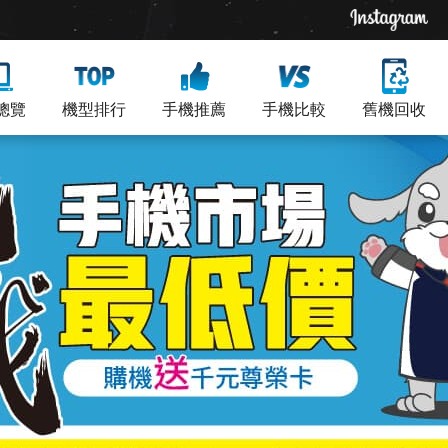
總覽
機型排行
手機推薦
手機比較
舊機回收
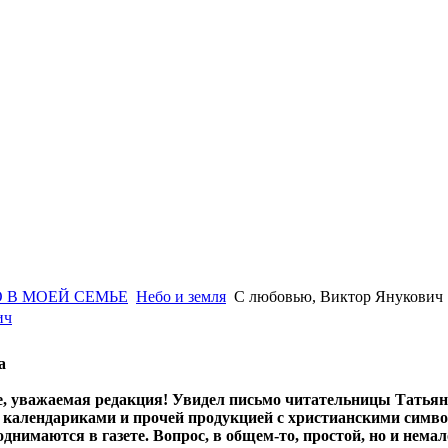
 В МОЕЙ СЕМЬЕ
Небо и земля
С любовью, Виктор Янукович
ич
а
е, уважаемая редакция! Увидел письмо читательницы Татьян
календариками и прочей продукцией с христианскими симво
однимаются в газете. Вопрос, в общем-то, простой, но и не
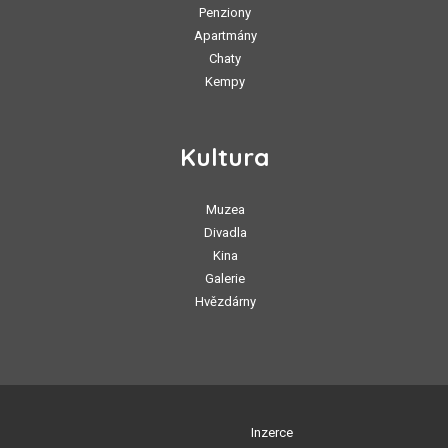
Penziony
Apartmány
Chaty
Kempy
Kultura
Muzea
Divadla
Kina
Galerie
Hvězdárny
Inzerce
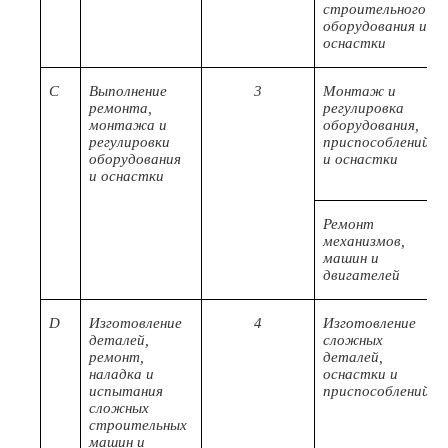
строительного
оборудования и
оснастки
C
Выполнение
3
Монтаж и
ремонта,
регулировка
монтажа и
оборудования,
регулировки
приспособлений
оборудования
и оснастки
и оснастки
Ремонт
механизмов,
машин и
двигателей
D
Изготовление
4
Изготовление
деталей,
сложных
ремонт,
деталей,
наладка и
оснастки и
испытания
приспособлений
сложных
строительных
машин и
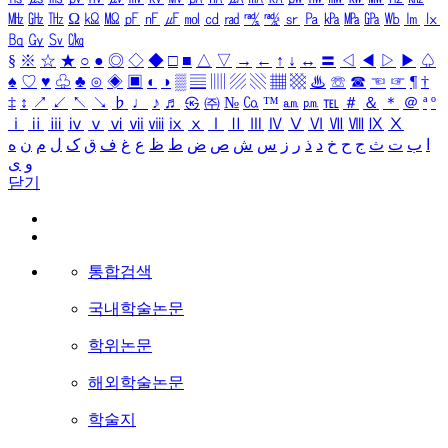
㎒
㎓
㎔
Ω
㏀
㏁
㎊
㎋
㎌
㏖
㏅
㎭
㎮
㎯
㏛
㎩
㎪
㎫
㎬
㏝
㏐
㏓
㏃
㏉
㏜
㏆
§
※
☆
★
○
●
◎
◇
◆
□
■
△
▽
→
←
↑
↓
↔
〓
◁
◀
▷
▶
♤
♠
♡
♥
♧
♣
⊙
◈
▣
◐
◑
▒
▤
▥
▨
▧
▦
▩
♨
☏
☎
☜
☞
¶
†
‡
↕
↗
↙
↖
↘
♭
♩
♪
♬
㉿
㈜
№
㏇
™
㏂
㏘
℡
＃
＆
＊
＠
ª
º
ⅰ
ⅱ
ⅲ
ⅳ
ⅴ
ⅵ
ⅶ
ⅷ
ⅸ
ⅹ
Ⅰ
Ⅱ
Ⅲ
Ⅳ
Ⅴ
Ⅵ
Ⅶ
Ⅷ
Ⅸ
Ⅹ
ا
ب
ت
ث
ج
ح
خ
د
ذ
ر
ز
س
ش
ص
ض
ط
ظ
ع
غ
ف
ق
ک
ل
م
ن
ه
و
ی
닫기
통합검색
국내학술논문
학위논문
해외학술논문
학술지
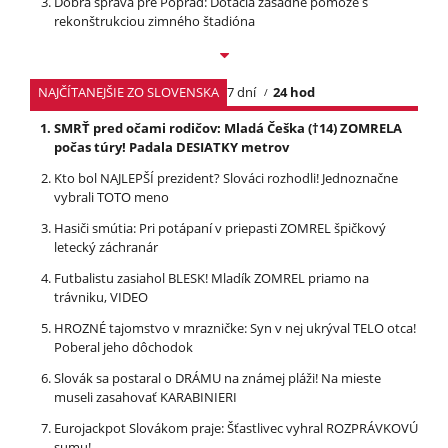
Dobrá správa pre Poprad: Dotácia zásadne pomôže s
rekonštrukciou zimného štadióna
NAJČÍTANEJŠIE ZO SLOVENSKA
7 dní
24 hod
SMRŤ pred očami rodičov: Mladá Češka (†14) ZOMRELA
počas túry! Padala DESIATKY metrov
Kto bol NAJLEPŠÍ prezident? Slováci rozhodli! Jednoznačne
vybrali TOTO meno
Hasiči smútia: Pri potápaní v priepasti ZOMREL špičkový
letecký záchranár
Futbalistu zasiahol BLESK! Mladík ZOMREL priamo na
trávniku, VIDEO
HROZNÉ tajomstvo v mrazničke: Syn v nej ukrýval TELO otca!
Poberal jeho dôchodok
Slovák sa postaral o DRÁMU na známej pláži! Na mieste
museli zasahovať KARABINIERI
Eurojackpot Slovákom praje: Šťastlivec vyhral ROZPRÁVKOVÚ
sumu!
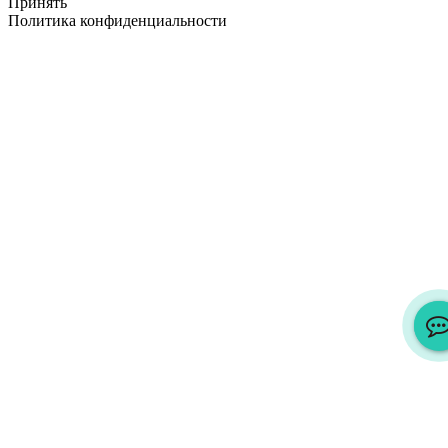
Принять
Политика конфиденциальности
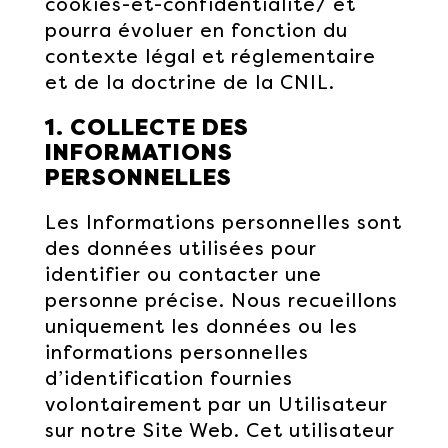
cookies-et-confidentialite/ et
pourra évoluer en fonction du
contexte légal et réglementaire
et de la doctrine de la CNIL.
1. COLLECTE DES
INFORMATIONS
PERSONNELLES
Les Informations personnelles sont
des données utilisées pour
identifier ou contacter une
personne précise. Nous recueillons
uniquement les données ou les
informations personnelles
d’identification fournies
volontairement par un Utilisateur
sur notre Site Web. Cet utilisateur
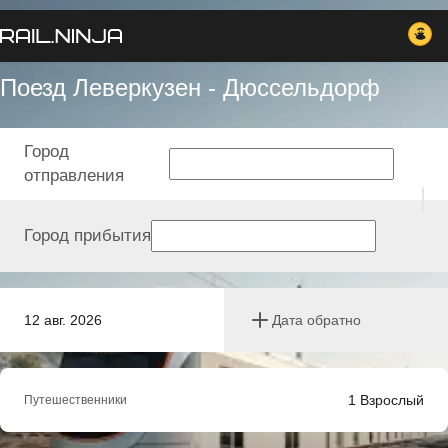
Поезд Леверкузен - Дюссельдорф
Город
отправления
Город прибытия
12 авг. 2026
Дата обратно
1
Взрослый
Путешественники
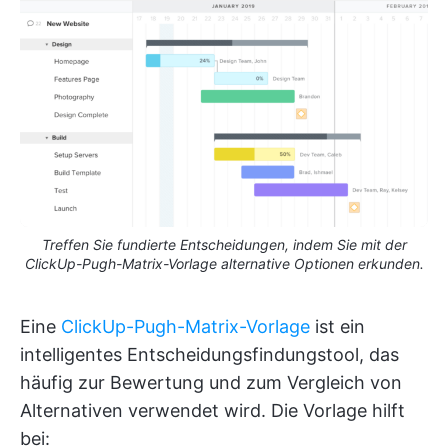
Treffen Sie fundierte Entscheidungen, indem Sie mit der
ClickUp-Pugh-Matrix-Vorlage alternative Optionen erkunden.
Eine
ClickUp-Pugh-Matrix-Vorlage
ist ein
intelligentes Entscheidungsfindungstool, das
häufig zur Bewertung und zum Vergleich von
Alternativen verwendet wird. Die Vorlage hilft
bei:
= = = =
» **Assigned task**: This task calls for the records to be copied exactly, without pictures.

» **Answer section**:
總覽
機型排行
手機推薦
手機比較
舊機回收
 В МОЕЙ СЕМЬЕ
Небо и земля
С любовью, Виктор Янукович
ич
а
е, уважаемая редакция! Увидел письмо читательницы Татьян
календариками и прочей продукцией с христианскими симво
однимаются в газете. Вопрос, в общем-то, простой, но и не
Penziony
Apartmány
Chaty
Kempy
Kultura
Muzea
Divadla
Kina
Galerie
Hvězdárny
Inzerce
строительного
оборудования и
оснастки
C
Выполнение
3
Монтаж и
ремонта,
регулировка
монтажа и
оборудования,
регулировки
приспособлений
оборудования
и оснастки
и оснастки
Ремонт
механизмов,
машин и
двигателей
D
Изготовление
4
Изготовление
деталей,
сложных
ремонт,
деталей,
наладка и
оснастки и
испытания
приспособлений
сложных
строительных
машин и
㎒
㎓
㎔
Ω
㏀
㏁
㎊
㎋
㎌
㏖
㏅
㎭
㎮
㎯
㏛
㎩
㎪
㎫
㎬
㏝
㏐
㏓
㏃
㏉
㏜
㏆
§
※
☆
★
○
●
◎
◇
◆
□
■
△
▽
→
←
↑
↓
↔
〓
◁
◀
▷
▶
♤
♠
♡
♥
♧
♣
⊙
◈
▣
◐
◑
▒
▤
▥
▨
▧
▦
▩
♨
☏
☎
☜
☞
¶
†
‡
↕
↗
↙
↖
↘
♭
♩
♪
♬
㉿
㈜
№
㏇
™
㏂
㏘
℡
＃
＆
＊
＠
ª
º
ⅰ
ⅱ
ⅲ
ⅳ
ⅴ
ⅵ
ⅶ
ⅷ
ⅸ
ⅹ
Ⅰ
Ⅱ
Ⅲ
Ⅳ
Ⅴ
Ⅵ
Ⅶ
Ⅷ
Ⅸ
Ⅹ
ا
ب
ت
ث
ج
ح
خ
د
ذ
ر
ز
س
ش
ص
ض
ط
ظ
ع
غ
ف
ق
ک
ل
م
ن
ه
و
ی
닫기
통합검색
국내학술논문
학위논문
해외학술논문
학술지
Dobrá správa pre Poprad: Dotácia zásadne pomôže s
rekonštrukciou zimného štadióna
NAJČÍTANEJŠIE ZO SLOVENSKA
7 dní
24 hod
SMRŤ pred očami rodičov: Mladá Češka (†14) ZOMRELA
počas túry! Padala DESIATKY metrov
Kto bol NAJLEPŠÍ prezident? Slováci rozhodli! Jednoznačne
vybrali TOTO meno
Hasiči smútia: Pri potápaní v priepasti ZOMREL špičkový
letecký záchranár
Futbalistu zasiahol BLESK! Mladík ZOMREL priamo na
trávniku, VIDEO
HROZNÉ tajomstvo v mrazničke: Syn v nej ukrýval TELO otca!
Poberal jeho dôchodok
Slovák sa postaral o DRÁMU na známej pláži! Na mieste
museli zasahovať KARABINIERI
Eurojackpot Slovákom praje: Šťastlivec vyhral ROZPRÁVKOVÚ
sumu!
Принять
Политика конфиденциальности
cookies-et-confidentialite/ et
pourra évoluer en fonction du
contexte légal et réglementaire
et de la doctrine de la CNIL.
1. COLLECTE DES
INFORMATIONS
PERSONNELLES
Les Informations personnelles sont
des données utilisées pour
identifier ou contacter une
personne précise. Nous recueillons
uniquement les données ou les
informations personnelles
d’identification fournies
volontairement par un Utilisateur
sur notre Site Web. Cet utilisateur
Поезд Леверкузен - Дюссельдорф
Город
отправления
Город прибытия
12 авг. 2026
Дата обратно
1
Взрослый
Путешественники
Treffen Sie fundierte Entscheidungen, indem Sie mit der
ClickUp-Pugh-Matrix-Vorlage alternative Optionen erkunden.
Eine
ClickUp-Pugh-Matrix-Vorlage
ist ein
intelligentes Entscheidungsfindungstool, das
häufig zur Bewertung und zum Vergleich von
Alternativen verwendet wird. Die Vorlage hilft
bei:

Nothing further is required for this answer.